Hell, we've got somebody above claiming Bush let 9/11 go ahead as a pretext to attack Saddam ... :rolleyes:
Whereas the truth is that after it happened, the Bush administration expressed unseemly haste to use it as a pretext to attack Saddam. If you can't wait to let the bodies be buried... well, people are going to draw unpleasant conclusions.
 
I'm not a fan of Gore. But this is a site which acknowledges and places great emphasis on butterflies. It is on the whole more reasonable to argue that a Gore administration would have avoided 9/11, or at least blunted it somewhat, than that it would have proceeded inevitably.
I agree with that point. Didn't Bush have some sort of distrust over Clinton's emphasis that Al Qaeda was the greatest terrorist threat?
 
Here's my thing, terrorism isn't going away if GWB isn't elected. Even if we assume that Gore's administration stops or at least blunts the 9/11 attack, then AQ would still be around. If the attack is blunted we'll still see a big response and US troops in Afghanistan. I'm in the camp that doesn't think Gore would go after Iraq so that can of worms stays sealed. We still get a PATRIOT Act of sorts and a War on Al-Qaeda. Difference to the latter being that we don't get a "with us or against us" doctrine that also pisses off Iran (consequently Saddam still being in power keeps them in check) or gives other terror cells as big of a rallying point.

If the attack is prevented then Gore will probably push for a very concentrated effort to take out the group but likely stopping short of anything beyond spec ops raids. In light of the embassy attacks, the USS Cole being hit, and then an attempted large scale attack on US soil, Gore would be pushing for more anti-terrorism measures to stop the group and would likely get some of it, although probably nowhere near the PATRIOT Act. A War on Terror would probably fizzle out fairly quickly and we would all go about our happy-go-lucky lives that the 90s gave. At least until AQ or someone else plans and pulls off another big attack...
 
Come now we all know if either Gore or Kerry had been elected we'd be living in a perfect paradise... just ask the hard core left (I do not include the many intelligent and fair minded folks here I might disagree with in that category)

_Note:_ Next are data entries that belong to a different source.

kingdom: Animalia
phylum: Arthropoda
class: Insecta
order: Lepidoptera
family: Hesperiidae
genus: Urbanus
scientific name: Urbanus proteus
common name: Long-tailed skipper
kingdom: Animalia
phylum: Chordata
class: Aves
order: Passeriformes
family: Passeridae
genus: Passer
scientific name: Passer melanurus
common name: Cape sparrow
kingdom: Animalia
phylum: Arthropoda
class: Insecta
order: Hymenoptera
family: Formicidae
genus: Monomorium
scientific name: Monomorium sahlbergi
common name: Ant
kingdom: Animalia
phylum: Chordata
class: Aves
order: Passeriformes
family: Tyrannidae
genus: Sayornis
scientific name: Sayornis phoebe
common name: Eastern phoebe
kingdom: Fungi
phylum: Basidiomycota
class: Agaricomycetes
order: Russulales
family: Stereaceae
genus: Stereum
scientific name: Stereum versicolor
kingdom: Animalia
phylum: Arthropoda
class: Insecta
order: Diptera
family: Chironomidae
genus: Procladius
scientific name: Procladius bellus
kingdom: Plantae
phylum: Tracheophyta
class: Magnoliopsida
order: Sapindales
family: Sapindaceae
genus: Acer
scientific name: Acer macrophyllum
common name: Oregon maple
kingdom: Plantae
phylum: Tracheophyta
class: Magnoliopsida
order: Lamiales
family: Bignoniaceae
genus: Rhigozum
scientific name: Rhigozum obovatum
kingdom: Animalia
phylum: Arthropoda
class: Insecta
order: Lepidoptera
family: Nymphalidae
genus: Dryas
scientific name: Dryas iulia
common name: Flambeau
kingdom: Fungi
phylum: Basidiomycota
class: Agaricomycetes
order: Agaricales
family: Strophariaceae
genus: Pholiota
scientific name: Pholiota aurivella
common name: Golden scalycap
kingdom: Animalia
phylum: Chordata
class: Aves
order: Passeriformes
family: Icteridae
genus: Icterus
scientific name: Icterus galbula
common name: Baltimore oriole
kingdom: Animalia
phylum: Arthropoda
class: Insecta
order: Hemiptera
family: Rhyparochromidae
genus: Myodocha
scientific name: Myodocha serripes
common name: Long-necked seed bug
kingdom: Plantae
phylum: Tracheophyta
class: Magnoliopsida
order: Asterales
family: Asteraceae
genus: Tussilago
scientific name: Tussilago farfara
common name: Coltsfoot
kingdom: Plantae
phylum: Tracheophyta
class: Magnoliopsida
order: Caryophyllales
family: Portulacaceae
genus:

But had to tease a little, it is the holidays after all
 
Assuming the likely possibility that 9/11 does not happen under Gore's watch, would Islamic extremism and terrorism still be as big an issue today?

Not sure why this is a "likely possibility." 9/11 was accomplished by men armed with nothing more than box cutters. It could have been foiled with stricter airport security. But in the summer of 2001, there was no political will (on either side of the aisle) for that kind of thing, nor did the general public want that.